Execute the script with AWS Lambda

Next step is deploying the script on AWS Lambda. If you don’t know what AWS Lambda is, below are the first sentences from the official documentation.

AWS Lambda is a compute service that lets you run code without provisioning or managing servers. AWS Lambda executes your code only when needed and scales automatically, from a few requests per day to thousands per second. You pay only for the compute time you consume – there is no charge when your code is not running.

AWS Lambda

What does this mean for us? It means that we don’t need to hire a computer/instance that will run our script each night. Given the simplicity of our script, it is quite clear that any instance we would hire, would be overkill for our script in terms of processing power. Also, such an instance probably needs to run 24/7, and therefore we also know that we are paying way too much for running the script once per day. AWS Lambda solves both of these problems, because we only need to pay for the compute time and resources we consume. Additionally, it saves us the hassle of setting-up an instance. Sounds like a win-win!

Deploying our script on AWS Lambda is again simple. We create a new Lambda function, select Python 3 as runtime and use the inline Python code editor to copy-paste our Python code to. Recall that the full code is also on my GitHub. The only thing we need to add is a function that Lambda can use to trigger the script, e.g. a handler function. By default, AWS Lambda assumes that this function has 2 parameters, e.g. event and context. To trigger our script we therefore add the following:

def lambda_handler(event, context):
      run()

where run() is the function that calls all the above steps.

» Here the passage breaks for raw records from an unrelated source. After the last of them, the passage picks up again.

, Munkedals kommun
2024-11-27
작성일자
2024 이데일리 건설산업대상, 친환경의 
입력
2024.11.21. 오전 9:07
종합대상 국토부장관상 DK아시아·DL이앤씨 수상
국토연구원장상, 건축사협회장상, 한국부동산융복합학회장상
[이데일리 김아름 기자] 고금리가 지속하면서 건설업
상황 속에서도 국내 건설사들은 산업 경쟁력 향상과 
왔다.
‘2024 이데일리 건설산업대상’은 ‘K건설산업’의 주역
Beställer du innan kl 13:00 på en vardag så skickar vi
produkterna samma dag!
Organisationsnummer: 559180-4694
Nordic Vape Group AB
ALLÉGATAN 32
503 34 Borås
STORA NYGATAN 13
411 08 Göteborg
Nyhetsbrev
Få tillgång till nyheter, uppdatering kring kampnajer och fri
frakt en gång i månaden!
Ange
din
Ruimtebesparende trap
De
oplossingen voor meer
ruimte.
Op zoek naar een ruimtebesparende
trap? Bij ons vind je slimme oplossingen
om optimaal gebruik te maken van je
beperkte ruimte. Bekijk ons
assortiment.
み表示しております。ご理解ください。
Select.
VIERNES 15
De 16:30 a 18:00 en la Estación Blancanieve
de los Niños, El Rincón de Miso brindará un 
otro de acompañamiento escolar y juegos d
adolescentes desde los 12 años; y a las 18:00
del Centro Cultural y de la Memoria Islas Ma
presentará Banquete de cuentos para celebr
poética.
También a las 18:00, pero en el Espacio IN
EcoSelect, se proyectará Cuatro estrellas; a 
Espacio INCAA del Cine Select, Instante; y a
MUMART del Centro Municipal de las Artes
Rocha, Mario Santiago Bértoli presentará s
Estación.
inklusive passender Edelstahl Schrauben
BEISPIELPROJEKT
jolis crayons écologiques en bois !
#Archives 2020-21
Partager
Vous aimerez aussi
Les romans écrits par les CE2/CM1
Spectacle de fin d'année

And in AWS Lambda we define as handler lambda_function.lambda_handler. This ensures that if our Lambda function is being run, it will run the function lambda_handler.

Lambda function

Also, we need to ensure that our Lambda function has an IAM role which allows it to read the status of EC2 instances and EMR. For example, a role with the following AWS managed policies (although these might be a bit too broad).

IAM role policies

Schedule the script with AWS CloudWatch

The last thing we need to do is schedule the script to run at midnight. We do this by setting up a trigger in AWS CloudWatch that triggers each night at 00:00 UTC. We then add this trigger to our AWS Lambda function. Now, if the CloudWatch trigger fires at 00:00 UTC, it will also trigger our Lambda function that checks for active clusters.

CloudWatch trigger

A moment of reflection

To conclude the post I want to provide a moment of reflection. What we did in this post is hardly Data Science or Data Engineering. Nonetheless, it provides us with valuable competences for anyone working with data: efficiency (no manual checks, serverless deployment on AWS Lambda), support (help your colleagues to not forget to terminate a cluster), risk management (drastically reduce the risk of incurring high EMR costs) and fun.

Therefore, even the simplest scripts can have a big impact on our organisation. With the script of this post for example, we already saved quite some money on non-termianted clusters. Additionally, I also have automated Machine Learning models in production, which send me Slack notifications about their status. For example, when performance scores drop. As a final example, my colleague Erik Driessen is using a similar concept to send Slack notifications when funnel metrics in Google Analytics suddenly drop. For example, when the number of step 3’s in a funnel is higher than the number of step 2’s, there is probably something wrong. This is something that is difficult to achieve within Google Analytics and is tedious to check manually every day. However Lambda and Slack make this boring task fun.

It is often the small things that no one sees, that result in the big things that everyone wants.